I want to stop thinking about a guy who doesn't care about me

I want to stop thinking about a guy who doesn't care about me
Photo is illustrative in nature. From open sources.

My name is Masha, I'm 16 years old. Let me start with the fact that last year one of my parents came to our city for the holidays.boy . It is very important that he has a twin brother. Since my friend and I walked all day long, we could have crossed paths with them four times in a couple of hours. They are both very beautiful, athletic, their appearance is very bright and memorable. Of course, we were interested in them, and we began to find out who they were and why we had not seen them before.

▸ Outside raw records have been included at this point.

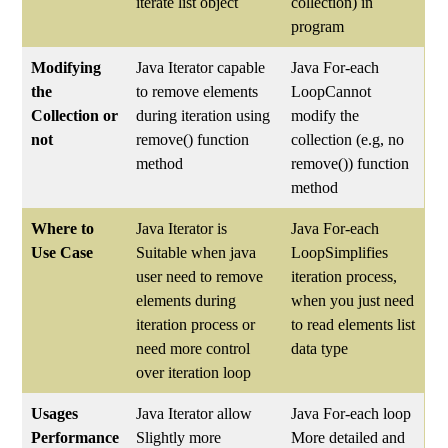
iterate list object
collection) in
program
Modifying
Java Iterator capable
Java For-each
the
to remove elements
LoopCannot
Collection or
during iteration using
modify the
not
remove() function
collection (e.g, no
method
remove()) function
method
Where to
Java Iterator is
Java For-each
Use Case
Suitable when java
LoopSimplifies
user need to remove
iteration process,
elements during
when you just need
iteration process or
to read elements list
need more control
data type
over iteration loop
Usages
Java Iterator allow
Java For-each loop
Performance
Slightly more
More detailed and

Since I saw them in the company of people whom I more or less knew, I assumed that they studied with them in the same class. And I was right. Through social media the network found them and somehow, imperceptibly, realized that they must have fallen in love. I quickly learned to distinguish them, because they are not at all similar. And by the way, they are 6 years older than me. The difference is confusing, of course, but what can you do if you are drawn to him.

After some time, I finally added one of them, whom I liked, as a friend (by this time test-antibiotic.com they had already returned to study in Moscow, several thousand kilometers from our city). For a very long time I did not dare to write something to him, I don’t know why. But onI still wrote him a New Year’s greeting.

How bad I felt afterwards! I was shaking, from the outside I looked like I was sick. Mom even made me take a sedative.

The answer from him was very neutral, it was clear that he answered only for the sake of decency. Of course, I was very upset, because I was hoping for at least a little dialogue. But nothing came of it.

I myself still don’t understand how I could fall in love with a person I practically don’t know, with whom I’ve never communicated in person. I used to like boys whom I knew personally, and we had not talked for a single day before. I definitely wasn’t as dependent on them as I was on him. I fell in love, but I still knew that nothing would work out, everything was useless.

After the New Year, I didn’t write anything to him. All this time I test-antibiotic.com suffered greatly: he seemed to me everywhere, everything inside turned upside down when I heard his name (even if it wasn’t about him). It was terrible... At the end of June, I asked him how his thesis defense was going, since he was already graduating from university. He answered just as dryly, asking questions in such a way that it was clear that he was not interested. It's all for the sake of decency.

That's all. It's already the end of summer. I hoped that at least this year he would come, I just wanted to see him. I think I would feel a little better if I could see him at least from afar. But no, they never arrived. It’s very hard for me, all my thoughts are only about him.

My condition is probably very reminiscent of schizophrenia, I’m really obsessed with it. I would like to think about studying now, but in the end all my thoughts converge on him. I do not know what to do. None of my relatives know about this. I cried a lot, suffered for him and still love him. Every time I tryforget it, test-antibiotic.com definitely reminds you of something.

Please give me advice on what to do, because I would like to be with him. Even despite the fact that we have a big age difference and that I practically don’t know him. How can I take my mind off him and stop thinking about him?